Текст для разбора:
Опубликовано в журнале НЛО, номер 2, 2004
В дальнейшем, употребляя слово “книга”, будем иметь в виду особую, исторически сложившуюся форму существования произведения автора.
В.И. Рывчин. О художественном
конструировании учебника (М.: Книга, 1980)
Мне не хочется писать об искусстве книги.
Искусство книги долго боролось за право на существование в качестве искусства, долго — десятилетия — отвоевывало даже сам термин, билось за внимание искусствоведов, за строчки и статьи в художественных журналах, за квадратные метры на выставках. Оно завоевало право называться искусством, получило свои выставки и премии, своих коллекционеров и музейных кураторов. Художники книги получили право называться художниками, и книги, сделанные ими, стали называться Книгами Художника.
На любой большой книжной ярмарке у такой книги художника есть свой уголок. Там хорошо, там в музейной тишине посвященные и допущенные вполголоса обсуждают сравнительные эстетические достоинства книг фарфоровых и деревянных, напечатанных на оберточной бумаге и написанных тушью на бумаге промокательной, сшитых вручную мочальной веревочкой и вовсе не сшитых, а разложенных по коробочкам. Там обсуждают рентабельность тиражей в два, восемь или пятнадцать экземпляров. Там — искусство.
А рядом, за фанерной перегородкой, громоздится на полках, возвышается штабелями, орет, скандалит, оскорбляет глаз пестротой и безвкусицей, но все равно продается и покупается настоящая книга — Книга Читателя.
Время поисков, высокое романтическое время изобретения велосипедов (конец 1980-х и начало 1990-х), прошло. Эпоха первых независимых издательств позади, и главные редакторы, словно бы по взмаху волшебной палочки переродившиеся из инженеров-книголюбов и программистов с гуманитарными интересами, давно уже в курсе, что художник — не просто человек, умеющий нарисовать картинку, без которой книга вообще-то может и обойтись; художник — тот, кто (если возможно) участвует в формировании лица издательства, — а это индивидуализированное лицо обеспечивает, в свою очередь, твердое, определенное место на рынке. Процесс создания новых законов книжного искусства, новых издательских классификаций пошел настолько интенсивно, что нам остается лишь пытаться по мере возможности эти законы понять.
Для начала можно попытаться разделить всю литературу — и все книгоиздание соответственно — на массовое и элитарное. Этот весьма банальный ход может оказаться не таким уж примитивным: мы обязательно обнаружим, что огромное количество изданий не подходит ни под ту, ни под другую категорию (или подходит под обе) — а, как известно, на стыках разных культурных областей обычно и происходит самое интересное.

Задание 1: Найдите в листинге все строки со словом «может» и перепишите их.
Статья об искусстве книги и листинг между собой не связаны.

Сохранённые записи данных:
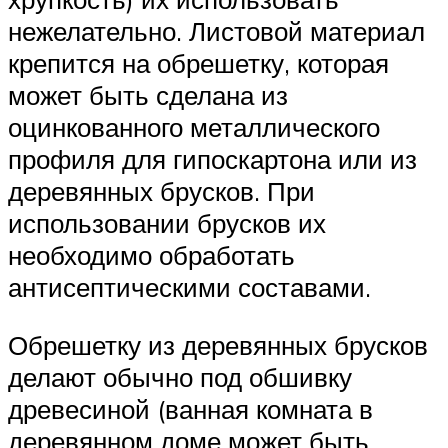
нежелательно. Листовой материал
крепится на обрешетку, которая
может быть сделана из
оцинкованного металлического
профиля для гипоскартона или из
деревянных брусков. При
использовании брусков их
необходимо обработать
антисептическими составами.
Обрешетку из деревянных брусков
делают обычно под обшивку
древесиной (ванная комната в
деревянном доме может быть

---

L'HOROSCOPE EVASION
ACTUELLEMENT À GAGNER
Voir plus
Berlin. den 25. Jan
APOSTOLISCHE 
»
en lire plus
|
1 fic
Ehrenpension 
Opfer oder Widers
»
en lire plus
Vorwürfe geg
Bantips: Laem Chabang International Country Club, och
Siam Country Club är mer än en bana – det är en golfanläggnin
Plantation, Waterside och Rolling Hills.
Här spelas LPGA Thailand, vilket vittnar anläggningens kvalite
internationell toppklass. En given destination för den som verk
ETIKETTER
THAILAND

Задание 2: Повторите дословно фрагмент статьи об искусстве книги: начните со слов «На любой большой» и остановитесь после слов «Там — искусство.».

Результат 1:
может быть сделана из
деревянном доме может быть

Результат 2:
На любой большой книжной ярмарке у такой книги художника есть свой уголок. Там хорошо, там в музейной тишине посвященные и допущенные вполголоса обсуждают сравнительные эстетические достоинства книг фарфоровых и деревянных, напечатанных на оберточной бумаге и написанных тушью на бумаге промокательной, сшитых вручную мочальной веревочкой и вовсе не сшитых, а разложенных по коробочкам. Там обсуждают рентабельность тиражей в два, восемь или пятнадцать экземпляров. Там — искусство.